Violences sur des ados placés: jusqu'à sept ans de prison requis
Les "dysfonctionnements" de l'Aide sociale à l'enfance "ne doivent en rien diluer leur responsabilité pénale": jusqu'à sept ans de prison ont été requis vendredi à Châteauroux à l'encontre des principaux prévenus, jugés pour des violences sur...
Les "dysfonctionnements" de l'Aide sociale à l'enfance "ne doivent en rien diluer leur responsabilité pénale": jusqu'à sept ans de prison ont été requis vendredi à Châteauroux à l'encontre des principaux prévenus, jugés pour des violences sur des jeunes placés dans des familles sans agrément.
Les peines les plus lourdes, assorties d'un mandat de dépôt et 20.000 euros d'amende, ont été requises à l'encontre des têtes pensantes présumées du réseau, Julien M. et Bruno C., soupçonnés d'avoir brutalisé les adolescents.
"Nous pouvons placer le projecteur sur l'aide sociale et ses dysfonctionnements", a insisté la substitut du procureur Amélie Trochet. Mais "ce n'est pas l'ASE qui a, je reprends les mots de la procédure, pissé sur Matthias".
Dans sa plaidoirie en défense, Me Alban Briziou a tenté de détricoter l'image d'"ogre" de Bruno C., épaisse barbe grise et cheveux touffus, qui purge une peine de 20 ans de réclusion pour des viols répétés sur sa fille. "Un ignoble, un immonde, (...) un homme d'une noirceur qui n'est plus à démontrer", mais le seul à avoir clairement reconnu les violences qu'il a commises sur ces enfants de l'ASE, relève son avocat.

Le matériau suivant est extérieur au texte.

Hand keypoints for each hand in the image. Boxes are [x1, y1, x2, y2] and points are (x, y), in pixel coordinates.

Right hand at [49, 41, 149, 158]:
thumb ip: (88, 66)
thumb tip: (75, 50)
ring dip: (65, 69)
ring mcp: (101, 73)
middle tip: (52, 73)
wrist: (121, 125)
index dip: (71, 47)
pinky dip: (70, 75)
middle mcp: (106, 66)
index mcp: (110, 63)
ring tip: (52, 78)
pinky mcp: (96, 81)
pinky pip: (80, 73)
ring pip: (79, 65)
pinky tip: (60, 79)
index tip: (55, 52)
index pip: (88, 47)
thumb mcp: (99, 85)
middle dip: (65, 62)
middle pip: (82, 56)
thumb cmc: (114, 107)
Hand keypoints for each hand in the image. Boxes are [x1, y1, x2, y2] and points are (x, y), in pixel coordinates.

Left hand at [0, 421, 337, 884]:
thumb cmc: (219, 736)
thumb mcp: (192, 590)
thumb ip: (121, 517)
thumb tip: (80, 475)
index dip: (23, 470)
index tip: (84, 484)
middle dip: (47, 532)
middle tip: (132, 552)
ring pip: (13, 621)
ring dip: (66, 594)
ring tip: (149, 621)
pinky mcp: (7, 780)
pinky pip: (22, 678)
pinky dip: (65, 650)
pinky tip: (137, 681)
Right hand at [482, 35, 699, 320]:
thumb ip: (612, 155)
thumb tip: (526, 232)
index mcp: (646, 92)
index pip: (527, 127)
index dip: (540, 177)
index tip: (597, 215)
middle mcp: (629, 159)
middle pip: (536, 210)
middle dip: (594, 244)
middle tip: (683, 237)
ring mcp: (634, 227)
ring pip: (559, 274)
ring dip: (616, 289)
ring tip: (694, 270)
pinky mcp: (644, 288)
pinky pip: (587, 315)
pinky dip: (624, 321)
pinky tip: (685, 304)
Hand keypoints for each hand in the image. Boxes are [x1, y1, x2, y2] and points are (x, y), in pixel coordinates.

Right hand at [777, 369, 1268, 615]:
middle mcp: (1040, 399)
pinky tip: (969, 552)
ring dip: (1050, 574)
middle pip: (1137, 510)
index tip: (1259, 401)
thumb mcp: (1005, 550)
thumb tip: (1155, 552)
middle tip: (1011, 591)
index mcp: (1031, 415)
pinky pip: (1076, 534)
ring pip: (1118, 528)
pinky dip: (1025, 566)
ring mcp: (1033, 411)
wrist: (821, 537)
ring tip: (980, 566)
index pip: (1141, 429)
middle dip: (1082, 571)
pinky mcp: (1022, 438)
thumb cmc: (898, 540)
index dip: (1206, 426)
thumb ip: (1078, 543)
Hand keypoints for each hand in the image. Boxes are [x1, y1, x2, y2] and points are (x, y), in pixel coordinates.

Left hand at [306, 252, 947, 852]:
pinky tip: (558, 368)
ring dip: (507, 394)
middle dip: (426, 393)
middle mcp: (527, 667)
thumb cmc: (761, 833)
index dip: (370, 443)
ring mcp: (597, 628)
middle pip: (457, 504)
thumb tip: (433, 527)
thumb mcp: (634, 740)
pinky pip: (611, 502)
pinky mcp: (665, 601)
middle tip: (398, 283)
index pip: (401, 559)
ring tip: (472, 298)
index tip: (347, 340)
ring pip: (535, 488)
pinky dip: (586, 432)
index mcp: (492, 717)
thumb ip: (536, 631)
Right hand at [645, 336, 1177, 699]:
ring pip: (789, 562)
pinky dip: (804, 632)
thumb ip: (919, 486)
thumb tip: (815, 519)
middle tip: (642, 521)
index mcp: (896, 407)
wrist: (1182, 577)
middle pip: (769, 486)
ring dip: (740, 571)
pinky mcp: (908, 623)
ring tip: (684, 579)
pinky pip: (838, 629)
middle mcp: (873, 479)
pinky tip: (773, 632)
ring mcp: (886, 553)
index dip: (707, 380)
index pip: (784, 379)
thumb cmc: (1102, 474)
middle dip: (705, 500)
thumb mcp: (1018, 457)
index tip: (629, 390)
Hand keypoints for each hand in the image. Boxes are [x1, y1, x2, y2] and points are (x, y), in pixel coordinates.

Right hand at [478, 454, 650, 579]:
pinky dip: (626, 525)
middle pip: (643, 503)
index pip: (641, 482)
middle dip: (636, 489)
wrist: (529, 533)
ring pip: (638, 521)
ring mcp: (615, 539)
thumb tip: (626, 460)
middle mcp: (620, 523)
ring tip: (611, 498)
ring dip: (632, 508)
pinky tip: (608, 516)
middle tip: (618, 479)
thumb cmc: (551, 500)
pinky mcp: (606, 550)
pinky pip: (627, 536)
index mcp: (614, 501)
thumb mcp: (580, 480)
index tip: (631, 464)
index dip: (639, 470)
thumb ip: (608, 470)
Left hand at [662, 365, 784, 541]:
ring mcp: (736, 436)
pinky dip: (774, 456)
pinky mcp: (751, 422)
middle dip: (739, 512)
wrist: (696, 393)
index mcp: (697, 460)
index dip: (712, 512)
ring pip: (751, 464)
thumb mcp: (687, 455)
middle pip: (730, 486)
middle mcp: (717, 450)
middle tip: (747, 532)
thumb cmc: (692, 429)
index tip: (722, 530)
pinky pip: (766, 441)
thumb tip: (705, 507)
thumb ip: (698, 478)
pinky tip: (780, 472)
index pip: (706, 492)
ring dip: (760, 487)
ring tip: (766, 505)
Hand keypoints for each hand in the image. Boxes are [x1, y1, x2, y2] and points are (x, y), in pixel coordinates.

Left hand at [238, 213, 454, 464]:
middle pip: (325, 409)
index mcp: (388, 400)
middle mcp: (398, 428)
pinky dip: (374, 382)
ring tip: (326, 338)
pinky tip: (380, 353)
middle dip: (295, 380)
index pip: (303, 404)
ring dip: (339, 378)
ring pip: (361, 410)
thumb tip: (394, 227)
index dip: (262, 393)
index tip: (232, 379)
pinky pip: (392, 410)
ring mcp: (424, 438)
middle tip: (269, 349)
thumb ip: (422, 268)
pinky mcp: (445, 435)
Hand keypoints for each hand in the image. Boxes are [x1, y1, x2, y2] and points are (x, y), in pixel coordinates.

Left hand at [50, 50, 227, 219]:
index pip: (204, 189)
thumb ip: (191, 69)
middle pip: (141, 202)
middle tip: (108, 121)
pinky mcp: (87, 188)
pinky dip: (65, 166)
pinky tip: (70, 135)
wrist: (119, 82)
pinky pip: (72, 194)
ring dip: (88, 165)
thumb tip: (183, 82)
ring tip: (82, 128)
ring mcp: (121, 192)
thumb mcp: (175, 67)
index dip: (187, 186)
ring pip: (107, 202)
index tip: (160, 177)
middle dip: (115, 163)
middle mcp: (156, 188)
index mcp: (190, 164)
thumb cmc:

"La violence a commencé chez les M. bien avant l'arrivée de Bruno", a assuré Me Briziou. "Bruno C., son truc, ce n'est pas de frapper les gamins. C'est un pervers sexuel".
Dénonçant des réquisitions qui "tapent haut et fort pour faire bonne figure auprès des victimes", l'avocate de Julien M., Me Cathy Bouchentouf a estimé qu'on ne pouvait pas faire porter à son client "tout le malheur du monde".
Contre les parents de Julien M., Colette et Antoine, qui auraient eu également des rôles-clé dans cette affaire, ont été demandées des peines d'un an d'emprisonnement et une amende de 50.000 euros, ainsi que la saisie de leurs biens à Azérables (Creuse).
Depuis lundi, 18 personnes comparaissent devant le tribunal correctionnel de Châteauroux, notamment pour violences, travail dissimulé en bande organisée, accueil de mineurs sans déclaration préalable, administration de substance nuisible ou usage de faux en écriture.
De 2010 à 2017, une soixantaine d'enfants ont été confiés illégalement par l'Aide sociale à l'enfance du Nord à une structure d'accueil située dans l'Indre, qui ne disposait pas de l'agrément nécessaire.
Cette structure, "Enfance et Bien-Être", aurait ainsi perçu des sommes qui s'élèveraient à au moins 630.000 euros sur sept ans. Les jeunes ont été accueillis par des familles de l'Indre, de la Creuse et de la Haute-Vienne.
Ils ont tous participé
A l'encontre des familles ayant accueilli sans agrément ces jeunes, des peines plus légères allant de quatre mois de prison avec sursis à deux ans de prison ferme ont été requises.
"Ils ont tous participé, en bout de la chaîne peut-être, mais ils ont participé", a justifié la magistrate.
L'affaire éclate en 2017 après l'hospitalisation pour "une chute à vélo" d'un des enfants, Matthias. Ce dernier refuse, après une semaine de coma, de retourner chez son bourreau présumé. Un signalement au parquet est alors effectué, qui met au jour des faits répétés commis depuis 2010.
Durant toute la semaine, les victimes, dont neuf ont assisté à l'audience, ont livré des récits accablants : des "coups, strangulations", des humiliations et des insultes.
Beaucoup d'entre elles, âgées à l'époque de 12, 14 ou 16 ans, ont également rapporté des "travaux forcés", "déscolarisées" pour s'atteler aux travaux de rénovation des têtes de réseau.
Les principaux prévenus, Julien M. et ses parents en tête, ont cherché à minimiser les faits, évoquant des "recadrages" nécessaires, des "tapes", sur des "enfants difficiles" dont "personne ne voulait".
Grand absent du procès selon les parties civiles, l'ASE s'est aussi retrouvée au cœur des débats mais aucun de ses responsables n'est poursuivi.
"Il y aura un avant et un après Châteauroux, vous allez redonner une image d'humanité à ces enfants", avait lancé au tribunal Me Myriam Guedj Benayoun, conseil de parties civiles.
Le jugement a été mis en délibéré au 18 décembre.